# DWAN Laptop Question



## catalyst (27 Jun 2010)

Question from the un-dwan initaited, 

I was given a DWAN laptop for use while on TD. The laptop is from Esq and I am at 19 Wing...............can I plug it into a 19 wing dwan port and will it work?  or will I just have to rely on hopefully getting internet installed in my barrack block and using DVPNI?


----------



## George Wallace (27 Jun 2010)

It may depend on how the computer was imaged, and how long ago.  Did you logon before leaving the Island?

You will not be able to logon to the internet in the shack with this laptop.  It can only logon to the intranet.

Were you issued a PKI Card and instructions on how to use it with this laptop?


----------



## catalyst (27 Jun 2010)

Yup - logged on, did everything, got shown how to use the PKI card and the DVPNI on shaw but before we did the DVPNI login it was plugged into the DWAN port and worked.


----------



## George Wallace (27 Jun 2010)

You are probably good to go.  You can always give it a try now before going.


----------



## Occam (27 Jun 2010)

ArmySailor said:
			
		

> Question from the un-dwan initaited,
> 
> I was given a DWAN laptop for use while on TD. The laptop is from Esq and I am at 19 Wing...............can I plug it into a 19 wing dwan port and will it work?  or will I just have to rely on hopefully getting internet installed in my barrack block and using DVPNI?

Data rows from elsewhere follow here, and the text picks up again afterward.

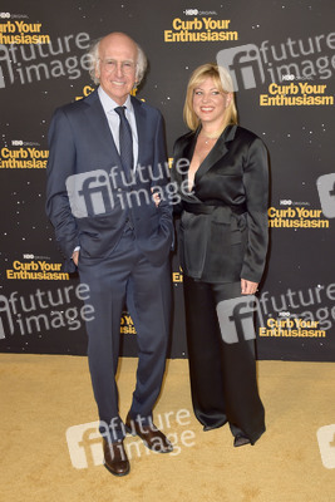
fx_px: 502
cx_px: 168
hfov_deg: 36.9
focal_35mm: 36
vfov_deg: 53.1
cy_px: 251
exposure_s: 1/250
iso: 320
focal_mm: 36
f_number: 7.1
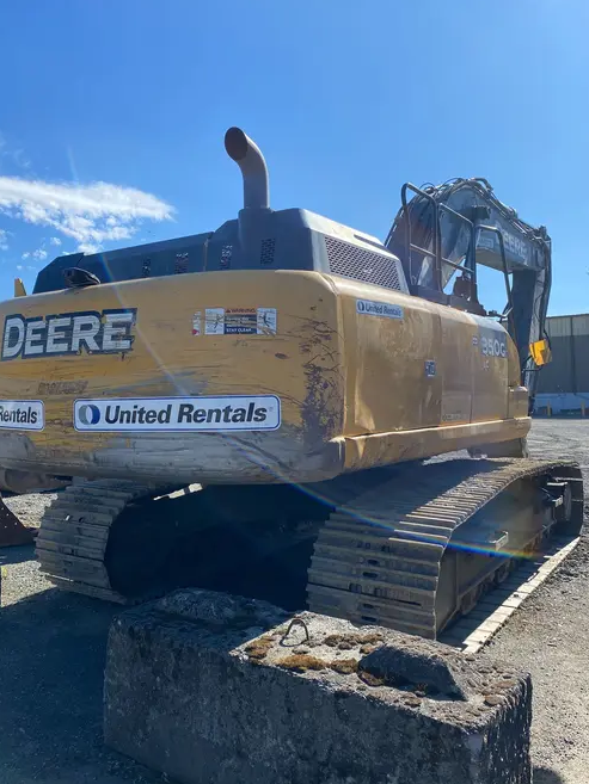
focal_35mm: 29
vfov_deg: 61.6
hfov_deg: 48.2
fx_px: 658
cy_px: 369
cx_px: 278
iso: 32
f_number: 1.8
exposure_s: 1/2755
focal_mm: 4.25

If the network administrators are doing their job correctly, any unused DWAN drops should be disconnected at the network switch, or have the network switch port shut down.  That said, a quick call to the 19 Wing Help Desk with asset number of the laptop you have, along with the desired port that you want to use to connect to the DWAN will probably get you hooked up.



			
				George Wallace said:
			
		

> It may depend on how the computer was imaged, and how long ago.  Did you logon before leaving the Island?
> 
> You will not be able to logon to the internet in the shack with this laptop.  It can only logon to the intranet.
> 
> Were you issued a PKI Card and instructions on how to use it with this laptop?



The yellow part isn't true, George.  A DWAN laptop can connect to the DWAN via the Internet using software (installed on all DWAN computers) called DVPNI, which requires a PKI card and some setup prior to the member being deployed, ie. the user has to logon using PKI/Entrust at least once on the DWAN prior to making a connection attempt using DVPNI.


----------



## catalyst (27 Jun 2010)

Good to know - I'll call wing TIS tommrow when I clear into the gliding school........I tried plugging it into a dwan port that was 'active' but it still didn't work


----------



## Occam (27 Jun 2010)

ArmySailor said:
			
		

> Good to know - I'll call wing TIS tommrow when I clear into the gliding school........I tried plugging it into a dwan port that was 'active' but it still didn't work



If the computer name (ESQ-XXX-L123456) isn't registered under the 19 Wing Active Directory OU, then it won't be allowed to connect to the domain.  The Help Desk will fix you up.


----------